I would take it to the dealer and have them look at it. It definitely should be under warranty so it shouldn't cost you a penny. 

Good Luck and let us know what they found.


----------



## IndyTTom (Oct 23, 2007)

Another thing I see on your dash is that the Tire Low Pressure warning light is on. Check the pressure in all the tires and make sure they are inflated to factory recommended pressure. 
It's possible that an underinflated tire could have caused the ESC light to come on especially if your wife had to brake abruptly or make a sharp turn. Have her check her tire pressure 
at least once a week.


----------



## Knothead (Feb 13, 2013)

Something similar happened to me. First they replaced a wheel speed sensor. That fixed the problem for all of 2 days.
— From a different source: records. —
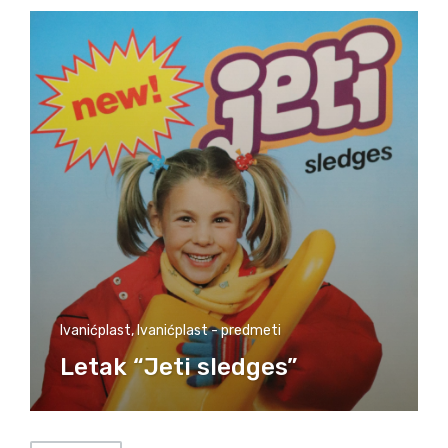
Ivanićplast
,
Ivanićplast - predmeti
Letak “Jeti sledges”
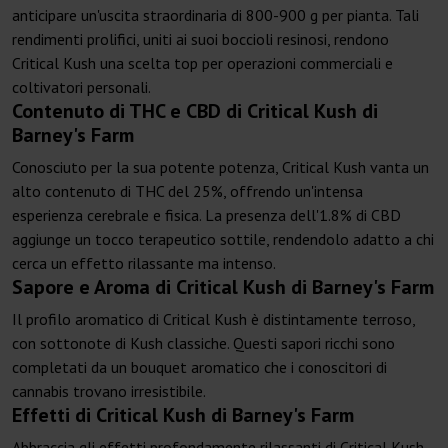
anticipare un'uscita straordinaria di 800-900 g per pianta. Tali
rendimenti prolifici, uniti ai suoi boccioli resinosi, rendono
Critical Kush una scelta top per operazioni commerciali e
coltivatori personali.
Contenuto di THC e CBD di Critical Kush di
Barney's Farm
Conosciuto per la sua potente potenza, Critical Kush vanta un
alto contenuto di THC del 25%, offrendo un'intensa
esperienza cerebrale e fisica. La presenza dell'1.8% di CBD
aggiunge un tocco terapeutico sottile, rendendolo adatto a chi
cerca un effetto rilassante ma intenso.
Sapore e Aroma di Critical Kush di Barney's Farm
Il profilo aromatico di Critical Kush è distintamente terroso,
con sottonote di Kush classiche. Questi sapori ricchi sono
completati da un bouquet aromatico che i conoscitori di
cannabis trovano irresistibile.
Effetti di Critical Kush di Barney's Farm
Abbraccia gli effetti profondamente rilassanti di Critical Kush.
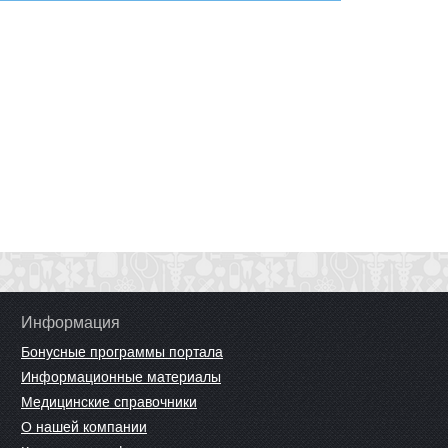
Информация
Бонусные программы портала
Информационные материалы
Медицинские справочники
О нашей компании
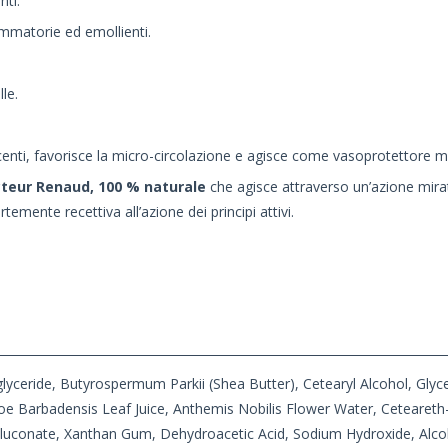
nti.
iammatorie ed emollienti.
le.
centi, favorisce la micro-circolazione e agisce come vasoprotettore m
teur Renaud, 100 % naturale
che agisce attraverso un’azione mirat
rtemente recettiva all’azione dei principi attivi.
iglyceride, Butyrospermum Parkii (Shea Butter), Cetearyl Alcohol, Gly
loe Barbadensis Leaf Juice, Anthemis Nobilis Flower Water, Ceteareth
Gluconate, Xanthan Gum, Dehydroacetic Acid, Sodium Hydroxide, Alcoh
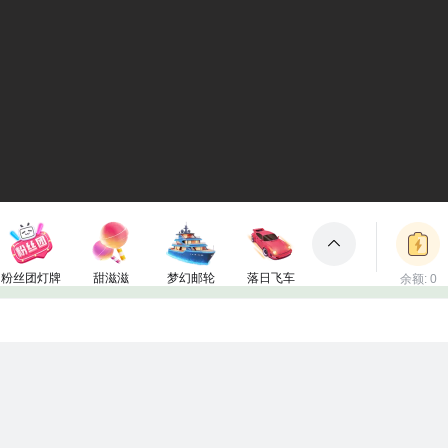
粉丝团灯牌
甜滋滋
梦幻邮轮
落日飞车
余额: 0
包裹
1电池
50电池
3000电池
2000电池
立即充值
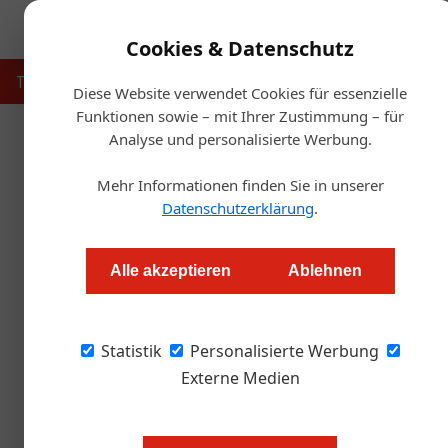
Cookies & Datenschutz
Touristik
Gastronomie
Hotellerie
Handel & Herst
Diese Website verwendet Cookies für essenzielle
Funktionen sowie – mit Ihrer Zustimmung – für
Analyse und personalisierte Werbung.
Startse
Mehr Informationen finden Sie in unserer
Saalbach: Neues Online-B
Datenschutzerklärung
.
Redaktion
Alle akzeptieren
Ablehnen
Die Pleite des Reiseveranstalters Thomas Co
Statistik
entwickelten Online-Buchungssystem für Reiseb
Personalisierte Werbung
Cook-Pleite mittelfristig auffangen zu können
Externe Medien
Die Nachricht schlug im Septembe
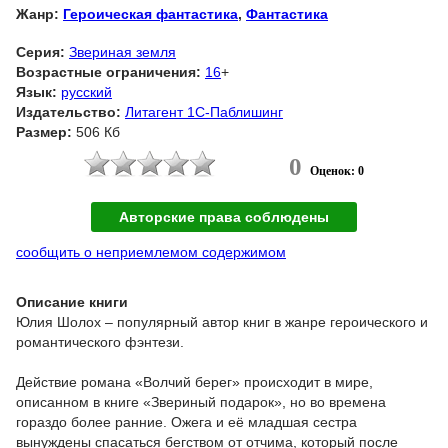
Жанр:
Героическая фантастика
,
Фантастика
Серия:
Звериная земля
Возрастные ограничения:
16
+
Язык:
русский
Издательство:
Литагент 1С-Паблишинг
Размер:
506 Кб
0
Оценок: 0
Авторские права соблюдены
сообщить о неприемлемом содержимом
Описание книги
Юлия Шолох – популярный автор книг в жанре героического и
романтического фэнтези.
Действие романа «Волчий берег» происходит в мире,
описанном в книге «Звериный подарок», но во времена
гораздо более ранние. Ожега и её младшая сестра
вынуждены спасаться бегством от отчима, который после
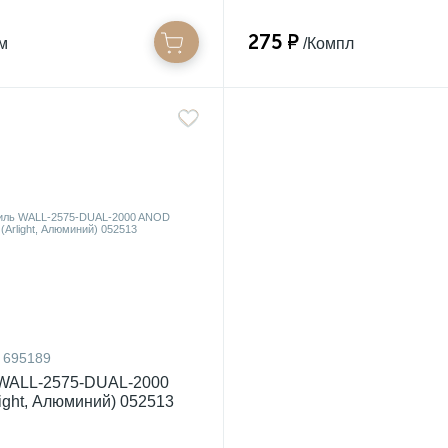
275 ₽
/м
/Компл
695189
WALL-2575-DUAL-2000
ight, Алюминий) 052513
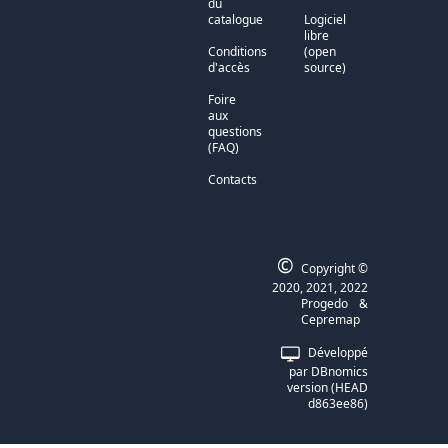
du
catalogue
Logiciel
libre
Conditions
(open
d'accès
source)
Foire
aux
questions
(FAQ)
Contacts
©
Copyright ©
2020, 2021, 2022
Progedo
&
Cepremap
Développé
par DBnomics
version (HEAD
d863ee86)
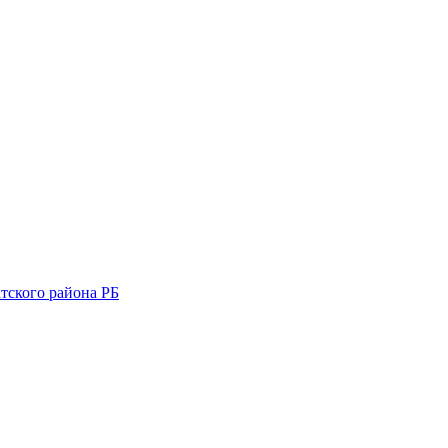
тского района РБ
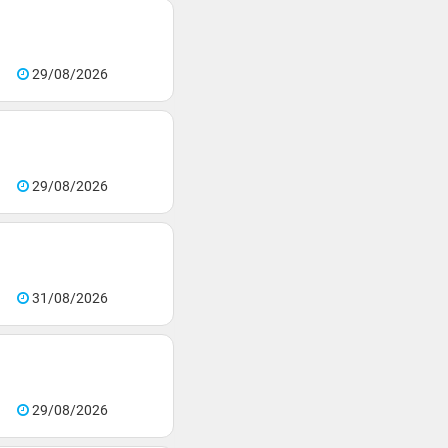
29/08/2026
29/08/2026
31/08/2026
29/08/2026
When I took it back they ended up replacing the ABS module. So far so good. Best of luck.


----------



## TheFaulk (Feb 13, 2014)

Car is brand new had it for two months only has 600 miles on it. She said she started the car and pulled out of work and it went off and she pulled over and checked the tires and turned the car off. She drove it home I checked the battery, actually unhooked it and let it set for 30 min and hooked it back up and snugged it all down. I started it and the lights came on (normal like my mkv bc battery was removed) and haven't had any lights come back on. Called my local VW and told them they said the battery could have been loose and caused the issue. If it comes back on I'll be taking her in. With only a few hundred miles on it and something possibly going bad....not a happy camper here.


----------



## DieslBug (Sep 10, 2014)

My 2104 TDI Convertible is doing this also...Stability and TPMS lights up.
MFI says "ESC fault"
Mine does it on startup before putting in gear and moving the car.
After i drive a bit they reset. Mostly a nuisence...
Harry


----------



## TheFaulk (Feb 13, 2014)

Vw has an update take it to the dealer. After they did my update I haven't had this issue at all.


----------